Survival and threat management

  • Evolved preferences and biases for avoiding danger, managing fear, disgust (disease avoidance), and learning certain fears faster than others.

  • Emotions are framed as coordinating programs that prioritize certain actions under specific conditions (fear → escape; disgust → avoidance; anger → bargaining/defense, etc.).

02

Mating: sexual selection and strategies

A major core of the book is mating psychology:

  • Mate preferences (e.g., cues to health/fertility; cues to resource acquisition and commitment) and why some preferences differ by sex on average.

  • Short-term vs. long-term mating as distinct strategic “modes,” triggered by context (mate availability, status, goals, risk).

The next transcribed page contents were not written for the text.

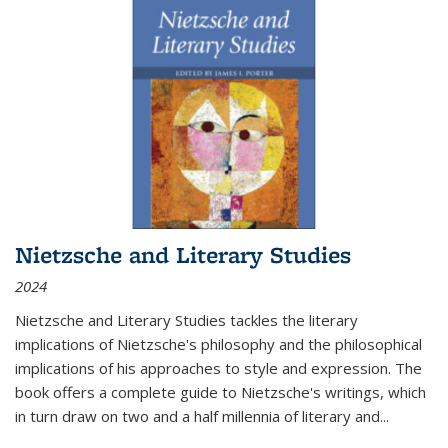
Nietzsche and Literary Studies
2024
Nietzsche and Literary Studies tackles the literary
implications of Nietzsche's philosophy and the philosophical
implications of his approaches to style and expression. The
book offers a complete guide to Nietzsche's writings, which
in turn draw on two and a half millennia of literary and
...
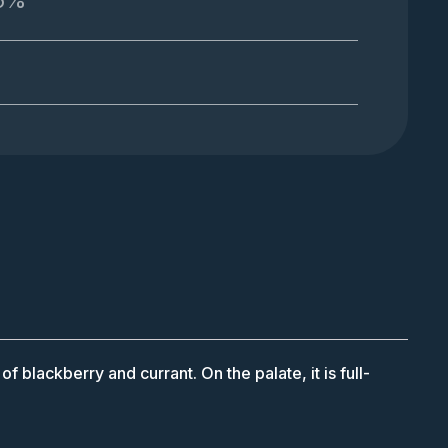
.5%
 blackberry and currant. On the palate, it is full-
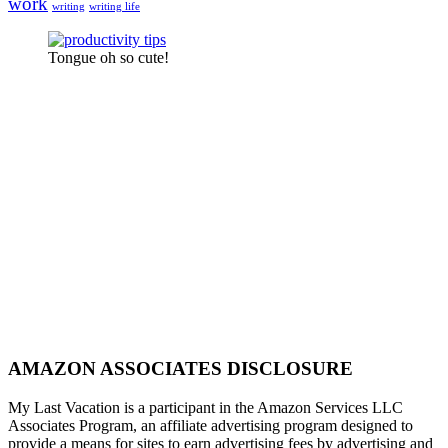
work
writing
writing life
Tongue oh so cute!
AMAZON ASSOCIATES DISCLOSURE
My Last Vacation is a participant in the Amazon Services LLC
Associates Program, an affiliate advertising program designed to
provide a means for sites to earn advertising fees by advertising and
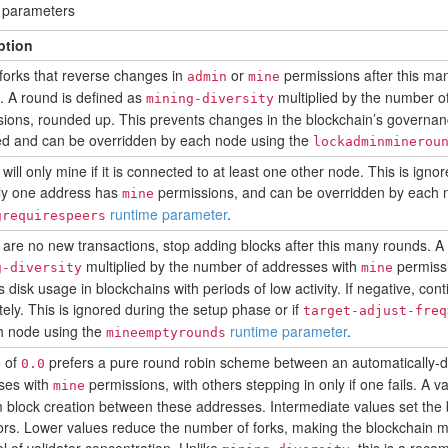
e parameters
ption
forks that reverse changes in
or
permissions after this ma
admin
mine
 A round is defined as
multiplied by the number o
mining-diversity
ions, rounded up. This prevents changes in the blockchain’s governa
ed and can be overridden by each node using the
lockadminminerou
will only mine if it is connected to at least one other node. This is ign
nly one address has
permissions, and can be overridden by each 
mine
runtime parameter
.
grequirespeers
e are no new transactions, stop adding blocks after this many rounds. A
multiplied by the number of addresses with
permissi
g-diversity
mine
 disk usage in blockchains with periods of low activity. If negative, con
itely. This is ignored during the setup phase or if
target-adjust-freq
h node using the
runtime parameter
.
mineemptyrounds
e of
prefers a pure round robin scheme between an automatically-d
0.0
ses with
permissions, with others stepping in only if one fails. A v
mine
 block creation between these addresses. Intermediate values set the
rs. Lower values reduce the number of forks, making the blockchain mor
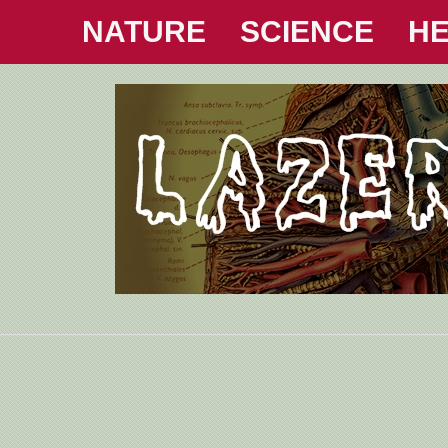
NATURE
SCIENCE
HE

  • Jealousy, mate guarding, and infidelity as products of recurrent reproductive conflicts and uncertainty (including paternity uncertainty).

  • Attractiveness is treated as partly a signal system (symmetry, youth cues, body shape cues, etc.), while acknowledging cultural variation and individual differences.

03

Parenting and family

  • Parental investment theory: because children are costly, selection favored mechanisms for allocating effort (who to invest in, when, and how).

  • Mother–child and father–child dynamics, step-parenting patterns, sibling conflict, and how family relationships reflect competing genetic interests.

04

Kinship, altruism, and cooperation

  • Kin selection: why we’re more likely to help genetic relatives.

  • Reciprocal altruism: cooperation with non-kin when there’s repeated interaction and the ability to track cheaters.

  • Cheater detection and social exchange reasoning: humans are argued to be especially attuned to fairness, freeloading, and reputation.

05

Aggression, conflict, and status

  • Aggression is examined as sometimes strategically used (resource competition, status defense) rather than as a single “instinct.”

  • Male–male competition, risk-taking, dominance, and the role of status in mating and social outcomes.

  • Also covers sexual coercion, partner violence, and the conditions that predict conflict—presented as controversial areas where Buss emphasizes careful hypothesis-testing.

06

Social life: groups, culture, and morality

  • Humans as an intensely social species: mechanisms for coalitions, hierarchy navigation, friendship, and reputation.

  • Morality and social norms are framed as partly emerging from evolved pressures for cooperation, punishment of cheaters, and group living—while culture shapes the specific rules.